= WHAT IS REQUIRED =
Determine the number of lines in the data that contain "LIST". Answer with that number only.

= EXTRACTED INFORMATION =
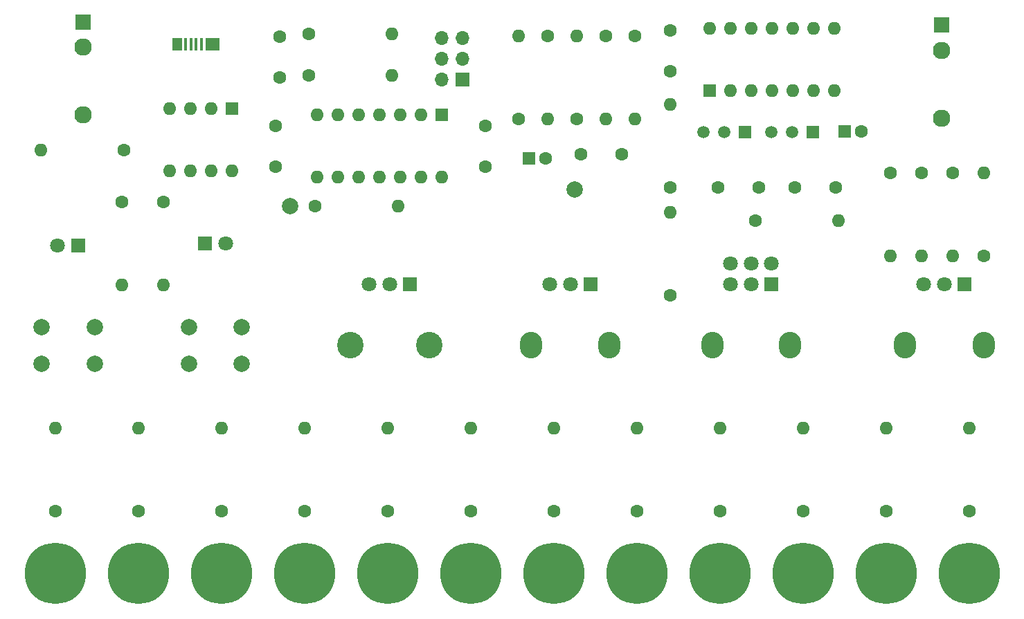
<source format=gts>
%TF.GenerationSoftware,KiCad,Pcbnew,7.0.2-0*%
%TF.CreationDate,2023-07-19T20:41:47+01:00*%
%TF.ProjectId,bcm-machina-noise,62636d2d-6d61-4636-9869-6e612d6e6f69,rev02*%
%TF.SameCoordinates,Original*%
%TF.FileFunction,Soldermask,Top*%
%TF.FilePolarity,Negative*%
%FSLAX46Y46*%
G04 Gerber Fmt 4.6, Leading zero omitted, Abs format (unit mm)*
G04 Created by KiCad (PCBNEW 7.0.2-0) date 2023-07-19 20:41:47*
%MOMM*%
%LPD*%
G01*
G04 APERTURE LIST*
%ADD10C,7.500000*%
%ADD11C,2.000000*%
%ADD12R,1.930000X1.830000*%
%ADD13C,2.130000*%
%ADD14R,1.500000X1.500000*%
%ADD15C,1.500000*%
%ADD16C,1.600000*%
%ADD17O,1.600000X1.600000*%
%ADD18R,1.800000X1.800000*%
%ADD19C,1.800000*%
%ADD20R,1.600000X1.600000*%
%ADD21C,3.240000*%
%ADD22O,2.720000X3.240000*%
%ADD23R,1.800000X1.500000*%
%ADD24R,0.400000X1.500000*%
%ADD25R,1.150000X1.500000*%
%ADD26R,1.700000X1.700000*%
%ADD27O,1.700000X1.700000*%
G04 APERTURE END LIST*
D10*
%TO.C,H4*%
X104140000Y-142240000D03*
%TD*%
%TO.C,H7*%
X134620000Y-142240000D03*
%TD*%
%TO.C,H2*%
X83820000Y-142240000D03*
%TD*%
D11*
%TO.C,SW1*%
X72047000Y-112086000D03*
X78547000Y-112086000D03*
X72047000Y-116586000D03*
X78547000Y-116586000D03*
%TD*%
D12*
%TO.C,J5*%
X77111007Y-74698525D03*
D13*
X77111007Y-86098525D03*
X77111007Y-77798525D03*
%TD*%
D14*
%TO.C,Q1*%
X157988000Y-88232000D03*
D15*
X155448000Y-88232000D03*
X152908000Y-88232000D03*
%TD*%
D16*
%TO.C,R25*%
X159258000Y-99060000D03*
D17*
X169418000Y-99060000D03*
%TD*%
D16*
%TO.C,R16*%
X183388000Y-93218000D03*
D17*
X183388000Y-103378000D03*
%TD*%
D16*
%TO.C,C3*%
X126238000Y-87416000D03*
X126238000Y-92416000D03*
%TD*%
%TO.C,R22*%
X82042000Y-90424000D03*
D17*
X71882000Y-90424000D03*
%TD*%
D16*
%TO.C,R11*%
X175260000Y-134620000D03*
D17*
X175260000Y-124460000D03*
%TD*%
D10*
%TO.C,H8*%
X144780000Y-142240000D03*
%TD*%
D18*
%TO.C,D1*%
X76459000Y-102108000D03*
D19*
X73919000Y-102108000D03*
%TD*%
D16*
%TO.C,R14*%
X144526000Y-76454000D03*
D17*
X144526000Y-86614000D03*
%TD*%
D20*
%TO.C,C5*%
X170240888Y-88138000D03*
D16*
X172240888Y-88138000D03*
%TD*%
D10*
%TO.C,H10*%
X165100000Y-142240000D03*
%TD*%
D16*
%TO.C,R3*%
X93980000Y-134620000D03*
D17*
X93980000Y-124460000D03*
%TD*%
D16*
%TO.C,R19*%
X104648000Y-76200000D03*
D17*
X114808000Y-76200000D03*
%TD*%
D10*
%TO.C,H1*%
X73660000Y-142240000D03*
%TD*%
D16*
%TO.C,R10*%
X165100000Y-134620000D03*
D17*
X165100000Y-124460000D03*
%TD*%
D16*
%TO.C,R18*%
X104648000Y-81280000D03*
D17*
X114808000Y-81280000D03*
%TD*%
D20*
%TO.C,C4*%
X131604000Y-91440000D03*
D16*
X133604000Y-91440000D03*
%TD*%
%TO.C,R2*%
X83820000Y-134620000D03*
D17*
X83820000Y-124460000D03*
%TD*%
D10*
%TO.C,H5*%
X114300000Y-142240000D03*
%TD*%
D16*
%TO.C,R12*%
X185420000Y-134620000D03*
D17*
X185420000Y-124460000D03*
%TD*%
D16*
%TO.C,R21*%
X86868000Y-96774000D03*
D17*
X86868000Y-106934000D03*
%TD*%
D16*
%TO.C,R13*%
X137414000Y-86614000D03*
D17*
X137414000Y-76454000D03*
%TD*%
D11*
%TO.C,SW2*%
X90006000Y-112046000D03*
X96506000Y-112046000D03*
X90006000Y-116546000D03*
X96506000Y-116546000D03*
%TD*%
D21*
%TO.C,RV5*%
X119380000Y-114300000D03*
X109780000Y-114300000D03*
D18*
X117080000Y-106800000D03*
D19*
X114580000Y-106800000D03*
X112080000Y-106800000D03*
%TD*%
D16*
%TO.C,R6*%
X124460000Y-134620000D03*
D17*
X124460000Y-124460000D03*
%TD*%
D16*
%TO.C,C7*%
X148844000Y-75732000D03*
X148844000Y-80732000D03*
%TD*%
D12*
%TO.C,J3*%
X182104000Y-75092000D03*
D13*
X182104000Y-86492000D03*
X182104000Y-78192000D03*
%TD*%
D20*
%TO.C,U2*%
X95250000Y-85344000D03*
D17*
X92710000Y-85344000D03*
X90170000Y-85344000D03*
X87630000Y-85344000D03*
X87630000Y-92964000D03*
X90170000Y-92964000D03*
X92710000Y-92964000D03*
X95250000Y-92964000D03*
%TD*%
D20*
%TO.C,U3*%
X120904000Y-86106000D03*
D17*
X118364000Y-86106000D03*
X115824000Y-86106000D03*
X113284000Y-86106000D03*
X110744000Y-86106000D03*
X108204000Y-86106000D03*
X105664000Y-86106000D03*
X105664000Y-93726000D03*
X108204000Y-93726000D03*
X110744000Y-93726000D03*
X113284000Y-93726000D03*
X115824000Y-93726000D03*
X118364000Y-93726000D03*
X120904000Y-93726000D03*
%TD*%
D14*
%TO.C,Q2*%
X166356000Y-88232000D03*
D15*
X163816000Y-88232000D03*
X161276000Y-88232000D03*
%TD*%
D11*
%TO.C,TP1*%
X137160000Y-95250000D03*
%TD*%
D22*
%TO.C,RV1*%
X163526000Y-114300000D03*
X154026000Y-114300000D03*
D18*
X161276000Y-106800000D03*
D19*
X158776000Y-106800000D03*
X156276000Y-106800000D03*
X161276000Y-104300000D03*
X158776000Y-104300000D03*
X156276000Y-104300000D03*
%TD*%
D16*
%TO.C,R4*%
X104140000Y-134620000D03*
D17*
X104140000Y-124460000D03*
%TD*%
D23*
%TO.C,J4*%
X92912000Y-77432200D03*
D24*
X91562000Y-77432200D03*
X90912000Y-77432200D03*
X90262000Y-77432200D03*
X89612000Y-77432200D03*
D25*
X88587000Y-77432200D03*
%TD*%
D16*
%TO.C,R7*%
X134620000Y-134620000D03*
D17*
X134620000Y-124460000D03*
%TD*%
D10*
%TO.C,H9*%
X154940000Y-142240000D03*
%TD*%
D16*
%TO.C,R5*%
X114300000Y-134620000D03*
D17*
X114300000Y-124460000D03*
%TD*%
D22*
%TO.C,RV2*%
X187198000Y-114300000D03*
X177598000Y-114300000D03*
D18*
X184898000Y-106800000D03*
D19*
X182398000Y-106800000D03*
X179898000Y-106800000D03*
%TD*%
D16*
%TO.C,R1*%
X73660000Y-134620000D03*
D17*
X73660000Y-124460000D03*
%TD*%
D16*
%TO.C,R15*%
X148844000Y-108204000D03*
D17*
X148844000Y-98044000D03*
%TD*%
D16*
%TO.C,R28*%
X130302000Y-86614000D03*
D17*
X130302000Y-76454000D03*
%TD*%
D10*
%TO.C,H11*%
X175260000Y-142240000D03*
%TD*%
D16*
%TO.C,R23*%
X105410000Y-97282000D03*
D17*
X115570000Y-97282000D03*
%TD*%
D16*
%TO.C,R30*%
X148844000Y-94996000D03*
D17*
X148844000Y-84836000D03*
%TD*%
D16*
%TO.C,C9*%
X142962000Y-90932000D03*
X137962000Y-90932000D03*
%TD*%
%TO.C,R29*%
X175768000Y-93218000D03*
D17*
X175768000Y-103378000D03*
%TD*%
D16*
%TO.C,R8*%
X144780000Y-134620000D03*
D17*
X144780000Y-124460000D03*
%TD*%
D18*
%TO.C,D2*%
X91948000Y-101854000D03*
D19*
X94488000Y-101854000D03*
%TD*%
D10*
%TO.C,H3*%
X93980000Y-142240000D03*
%TD*%
%TO.C,H12*%
X185420000Y-142240000D03*
%TD*%
D16*
%TO.C,C2*%
X164124000Y-94996000D03*
X169124000Y-94996000D03*
%TD*%
%TO.C,R17*%
X187198000Y-103378000D03*
D17*
X187198000Y-93218000D03*
%TD*%
D11*
%TO.C,TP2*%
X102362000Y-97282000D03*
%TD*%
D20*
%TO.C,U1*%
X153696000Y-83112000D03*
D17*
X156236000Y-83112000D03*
X158776000Y-83112000D03*
X161316000Y-83112000D03*
X163856000Y-83112000D03*
X166396000Y-83112000D03*
X168936000Y-83112000D03*
X168936000Y-75492000D03*
X166396000Y-75492000D03*
X163856000Y-75492000D03*
X161316000Y-75492000D03*
X158776000Y-75492000D03*
X156236000Y-75492000D03*
X153696000Y-75492000D03*
%TD*%
D16*
%TO.C,R20*%
X81788000Y-96774000D03*
D17*
X81788000Y-106934000D03*
%TD*%
D10*
%TO.C,H6*%
X124460000Y-142240000D03*
%TD*%
D16*
%TO.C,R9*%
X154940000Y-134620000D03*
D17*
X154940000Y-124460000D03*
%TD*%
D22*
%TO.C,RV4*%
X141464000Y-114300000D03*
X131864000Y-114300000D03*
D18*
X139164000Y-106800000D03*
D19*
X136664000Y-106800000D03*
X134164000Y-106800000D03*
%TD*%
D16*
%TO.C,C6*%
X100584000Y-92416000D03*
X100584000Y-87416000D03*
%TD*%
D26*
%TO.C,J2*%
X123444000Y-81788000D03*
D27*
X120904000Y-81788000D03*
X123444000Y-79248000D03*
X120904000Y-79248000D03*
X123444000Y-76708000D03*
X120904000Y-76708000D03*
%TD*%
D16*
%TO.C,R27*%
X179578000Y-93218000D03*
D17*
X179578000Y-103378000D03*
%TD*%
D16*
%TO.C,R26*%
X140970000Y-76454000D03*
D17*
X140970000Y-86614000D03*
%TD*%
D16*
%TO.C,C8*%
X101092000Y-76534000D03*
X101092000Y-81534000D03*
%TD*%
%TO.C,C1*%
X154726000Y-94996000D03*
X159726000Y-94996000D03*
%TD*%
%TO.C,R24*%
X133858000Y-76454000D03*
D17*
X133858000Y-86614000D03*
%TD*%
M02*

</source>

= PROBLEM SOLUTION =
2